Por Francisco Luque - Correspondente da Carta Maior em Buenos Aires
“A educação pública deve ser defendida”, assinala enfática a doutora Olga Ciencia, professora da Faculdade de Direito da Universidade de Buenos Aires, enquanto observa pela televisão a gigantesca marcha convocada por estudantes chilenas, motivada pela crise estrutural na educação chilena.
Os estudantes argentinos entendem de mobilizações em defesa da educação. No ano passado, um “estudiantazo” de secundaristas e universitários paralisou suas atividades por três meses. O protesto foi contra a má gestão do setor e a demora nos trabalhos de melhoria da infraestrutura de algumas escolas. Finalmente, o governo de Buenos Aires cedeu ante as demandas dos estudantes.
Para Ignacio Kostzer, presidente da Federação de Estudantes da Universidade de Buenos Aires (FUBA), no último período, a Argentina conseguiu resistir em melhores condições ao avanço neoliberal privatizador e mercantil sobre o sistema educacional. Ele sabe, porém, que a batalha não está ganha e que o sistema educacional não está isento às pressões do mercado. Mas indiscutivelmente não sofreu a derrota ideológica e cultural que sofreram os estudantes chilenos.

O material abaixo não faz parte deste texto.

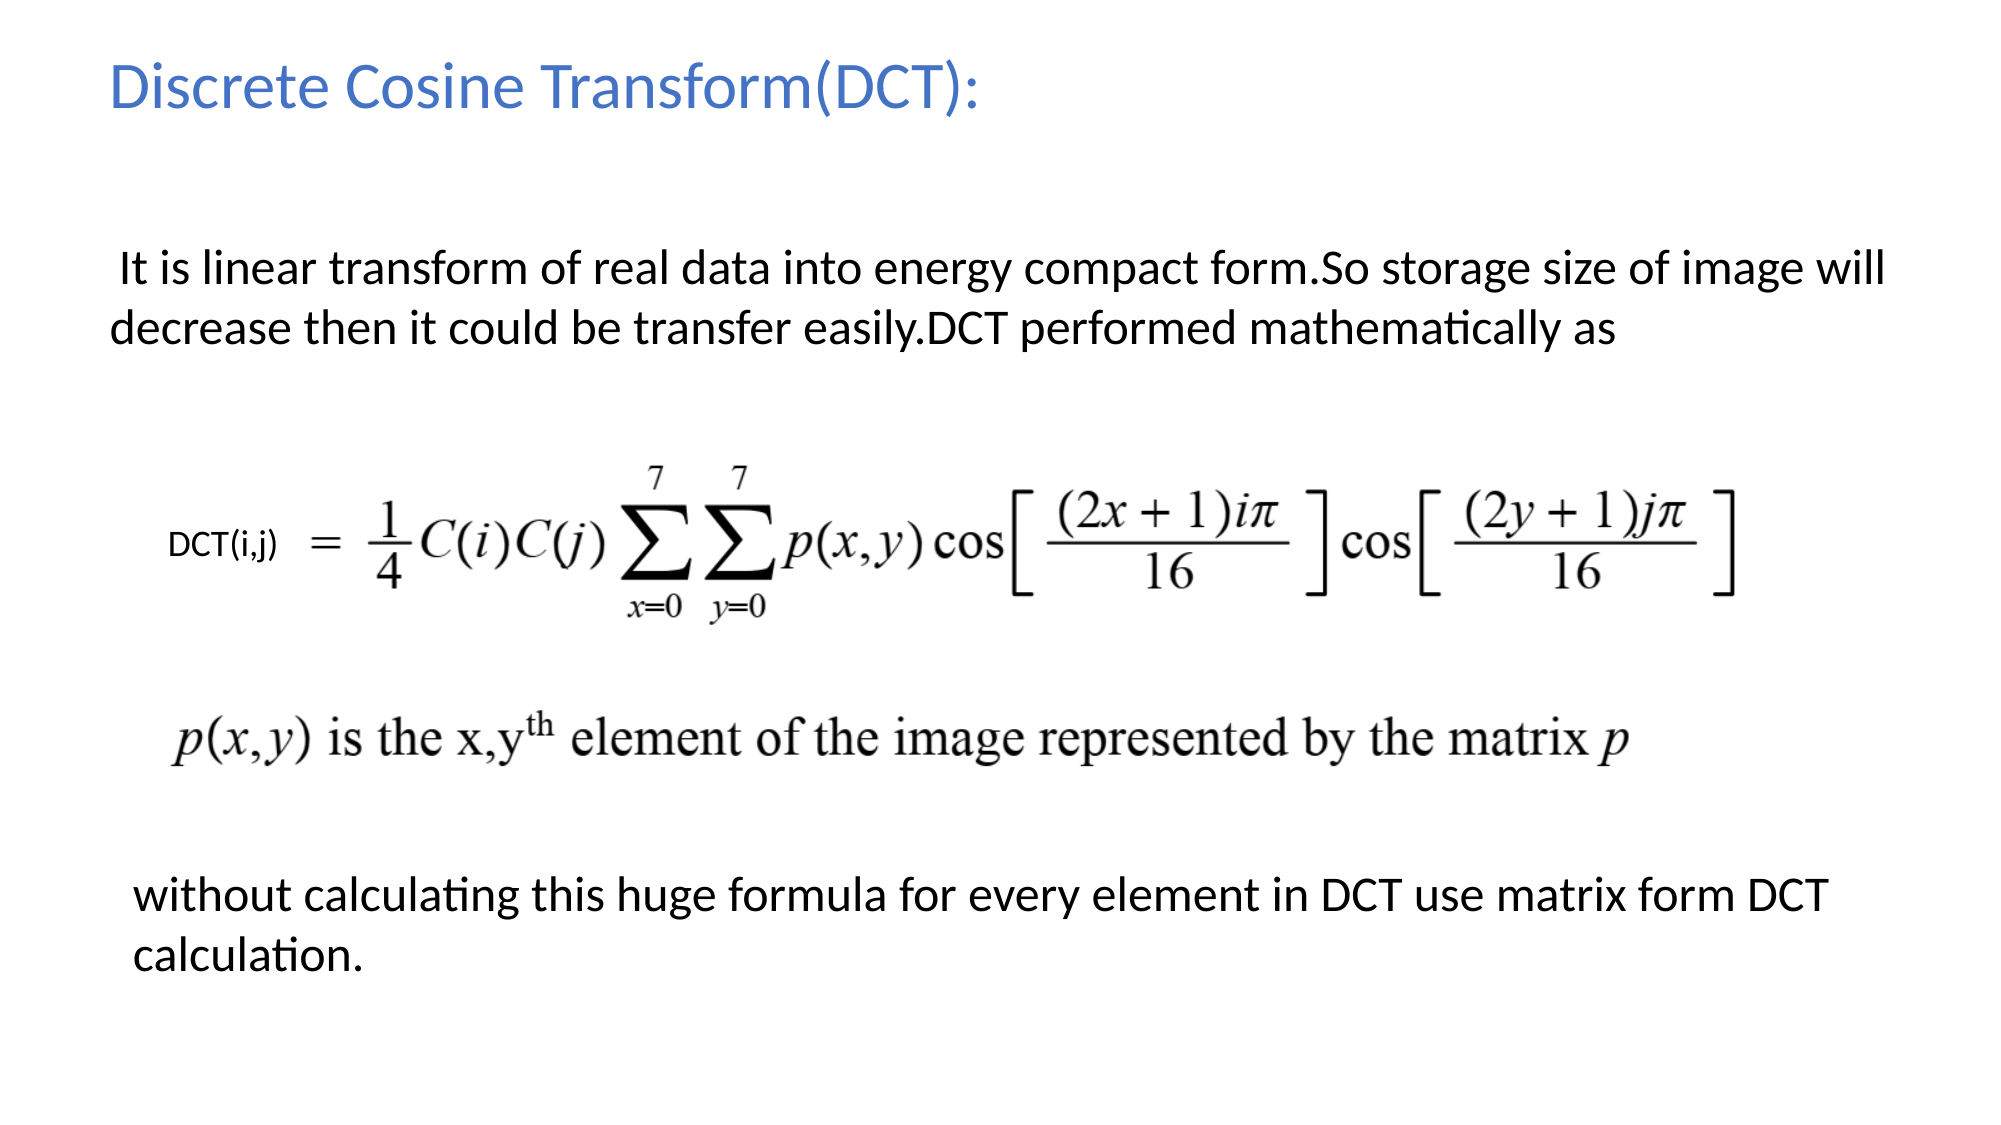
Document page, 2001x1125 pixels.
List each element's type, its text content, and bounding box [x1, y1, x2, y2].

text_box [118, 447, 1772, 770]
text_box Discrete Cosine Transform(DCT): [94, 34, 1253, 129]
text_box It is linear transform of real data into energy compact form.So storage size of image will decrease then it could be transfer easily.DCT performed mathematically as [94, 227, 1979, 407]
text_box without calculating this huge formula for every element in DCT use matrix form DCT calculation. [118, 854, 1933, 989]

“O movimento popular argentino, dentro do qual se destaca especialmente o movimento estudantil, teve a capacidade de resistir mesmo nas piores condições às investidas privatizadoras contra a educação. Seja em relação às tentativas explícitas de privatizar, como ocorreu com as universidades nos anos 90, por meio das políticas de Carlos Menem e Fernando de la Rúa, seja quanto às formas relativamente “indiretas” de avançar na direção da lógica de mercado, como ocorre hoje. A defesa da gratuidade e do acesso universal tem sido reivindicações prioritárias do movimento popular na Argentina”, sustenta.

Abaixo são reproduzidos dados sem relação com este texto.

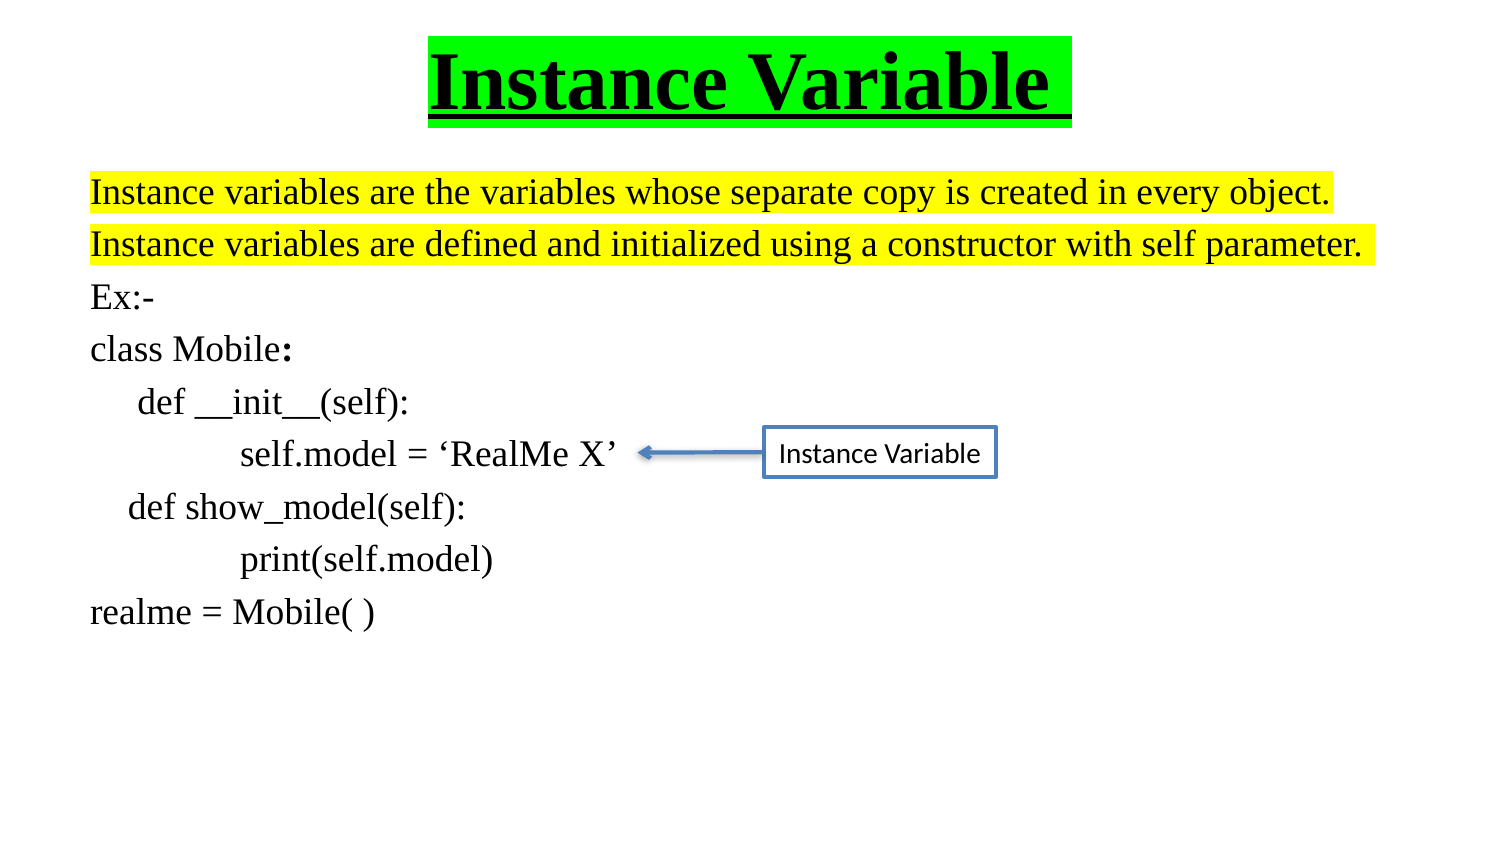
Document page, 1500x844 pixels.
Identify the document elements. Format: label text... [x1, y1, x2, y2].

list Instance variables are the variables whose separate copy is created in every object. Instance variables are defined and initialized using a constructor with self parameter. Ex:- class Mobile: def __init__(self): self.model = ‘RealMe X’ def show_model(self): print(self.model) realme = Mobile( ) [75, 159, 1425, 785]
title Instance Variable [75, 6, 1425, 147]
text_box Instance Variable [762, 425, 998, 479]
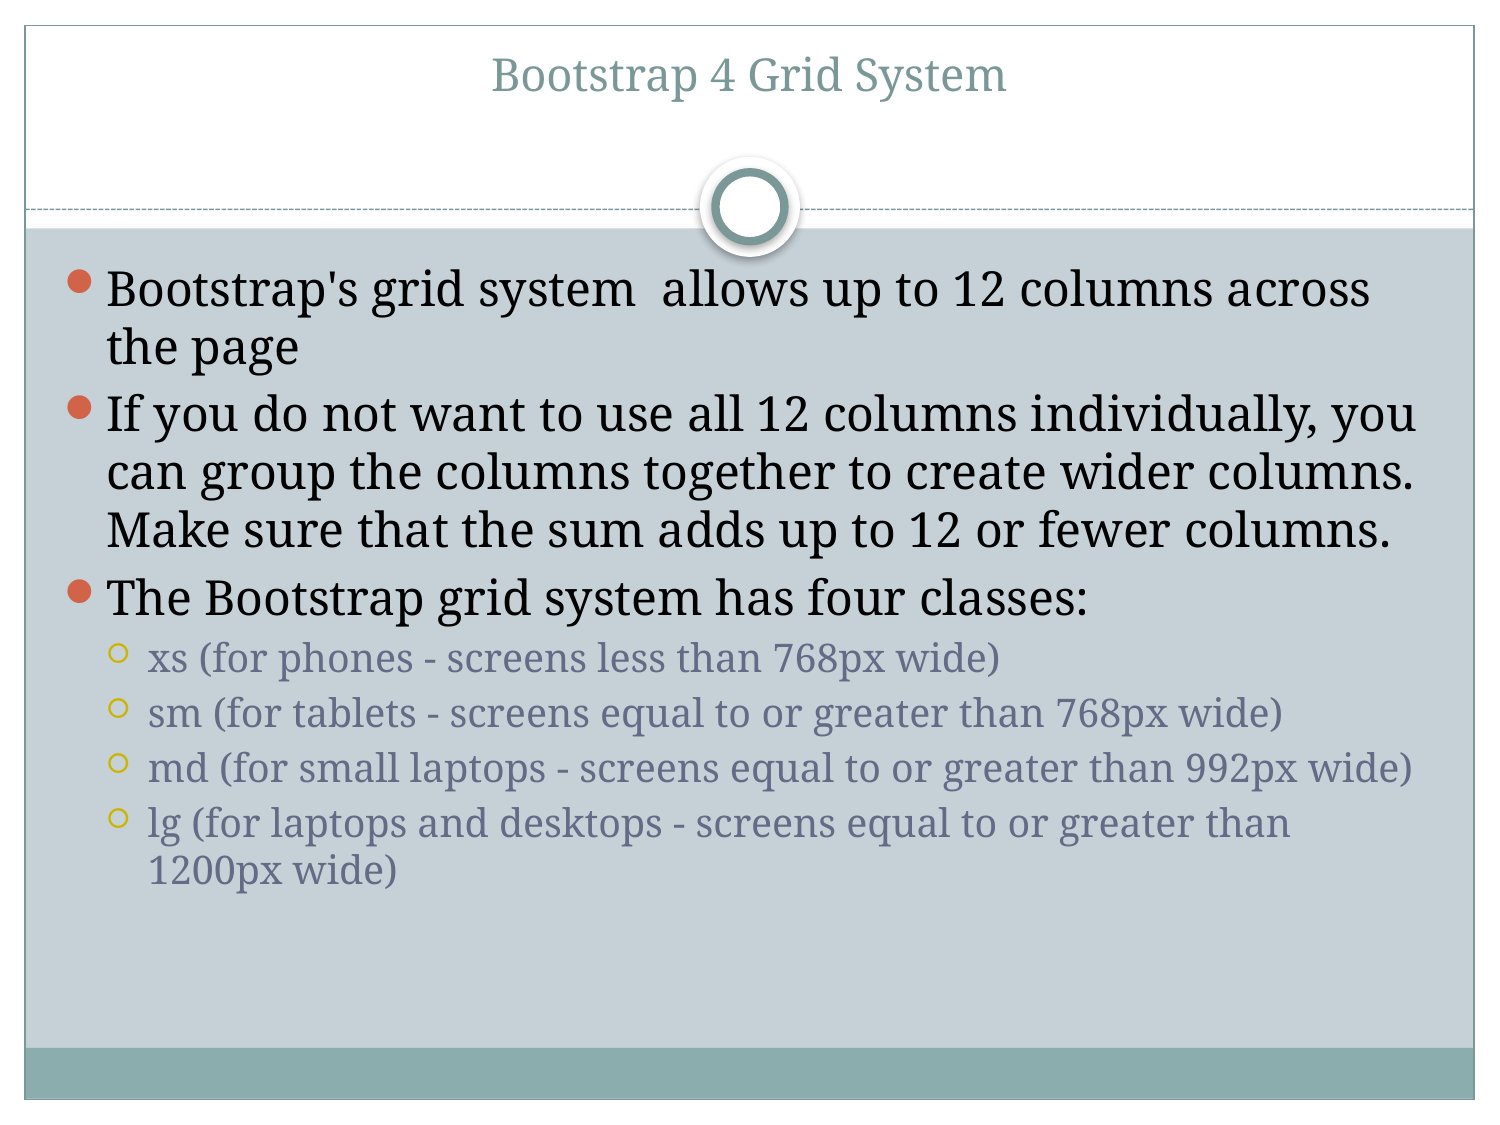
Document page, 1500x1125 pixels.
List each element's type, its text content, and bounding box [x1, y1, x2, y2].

list Bootstrap's grid system allows up to 12 columns across the page If you do not want to use all 12 columns individually, you can group the columns together to create wider columns. Make sure that the sum adds up to 12 or fewer columns. The Bootstrap grid system has four classes: xs (for phones - screens less than 768px wide) sm (for tablets - screens equal to or greater than 768px wide) md (for small laptops - screens equal to or greater than 992px wide) lg (for laptops and desktops - screens equal to or greater than 1200px wide) [49, 250, 1445, 1001]
title Bootstrap 4 Grid System [49, 37, 1450, 162]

Afirma ainda que o nível de publicidade ou de elitismo do sistema educacional reflete necessariamente uma correlação de forças políticas e sociais em luta. É no terreno político onde se resolve a disputa entre os que entendem a educação como um negócio (um dos que mais movimenta dinheiro no mundo) e os que a concebem como um direito humano básico e universal. Essa disputa está presente tanto na Argentina como no Chile, ainda que estas sejam, sem dúvida, duas realidades qualitativamente distintas.
Hoje, a educação pública argentina é paradigmática na América Latina. Assegura a todos os habitantes do país – e, nos últimos anos, a uma quantidade importante de estudantes latino-americanos – o exercício efetivo de seu direito a aprender, mediante a igualdade de oportunidades e possibilidades, sem discriminação alguma. Todos os organismos correspondentes garantem o princípio da gratuidade nos serviços públicos, em todos os níveis e regimes especiais, mediante identificação nos respectivos orçamentos educacionais, e um sistema de uniformes para alunos(as) em condições socioeconômicas desfavoráveis.

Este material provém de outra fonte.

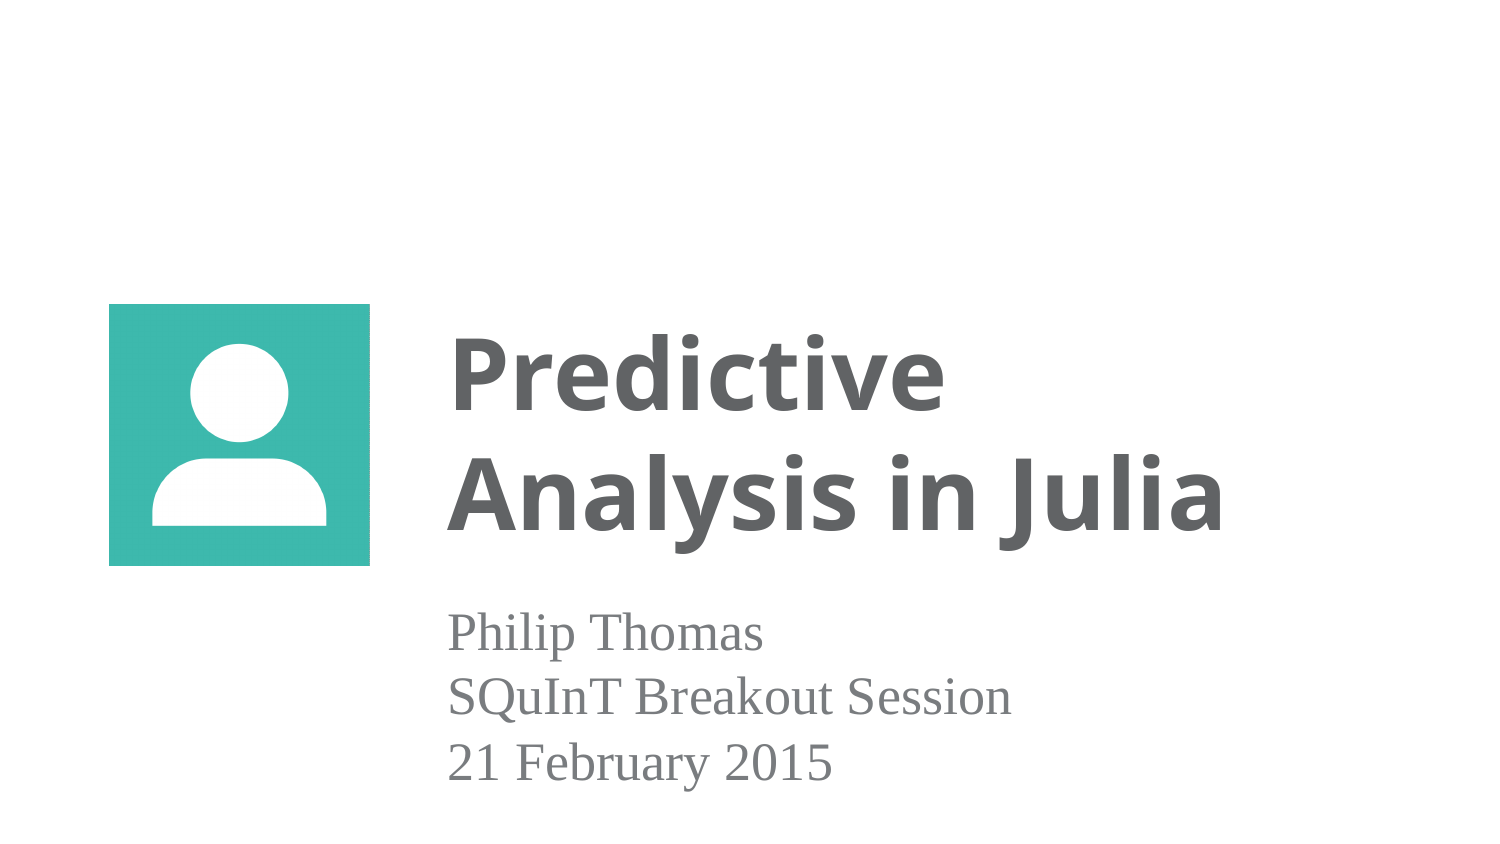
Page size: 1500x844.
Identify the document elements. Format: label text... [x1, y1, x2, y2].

Em 2004, o ex-presidente Néstor Kirchner definiu que a educação pública não era um gasto, mas sim “um instrumento transformador”. Esta decisão política foi fundamental para priorizar a possibilidade de igualdade e oportunidade para todos e um acesso a uma educação de qualidade.
A partir daquele momento, o Estado argentino passou a realizar significativos investimentos na área, passando de 3% do PIB, em 2003, para 6%. Deste total, 1% é destinado às universidades. Segundo anunciou a presidenta Cristina Fernández, o objetivo é subir para 6,49% em 2012.
Os estudantes argentinos sabem que esta luta é também latino-americana. A FUBA esteve presente e apoiou a mobilização estudantil chilena. Entendem que, em todo o continente, a defesa da Educação pública, gratuita e de qualidade constitui um ponto central para qualquer programa de espírito transformador, democrático e emancipatório.
Ignazio Kostzer sustenta que o continente tem uma história muito em rica em experiências de educação popular e alternativa. De Simón Rodríguez a Paulo Freire, passando pelos programas de alfabetização da revolução cubana, etc. “A América Latina tem muito para contrapor ao sistema educacional liberal hegemônico. Entendendo que o processo educacional não é formado por alunos ignorantes que recebem a luz do conhecimento pelo professor, mas que há também valores em jogo neste processo dialógico entre pessoas, apontamos na direção da construção de uma educação que ensine a aprender, que ensine a exercer a dignidade e a democracia, a solidariedade e a soberania popular.
“Sabemos bem que as reformas educacionais estão sempre ligadas às reformas sociais mais gerais. Não há educação para a mudança social isolada dos processos político emancipatórios. É por isso que entendemos que parte da defesa da educação pública na América Latina, tem a ver com o desenvolvimento e a consolidação dos processos de mudança de nosso continente. Justiça e igualdade para todos os povos de nossa Pátria Grande”.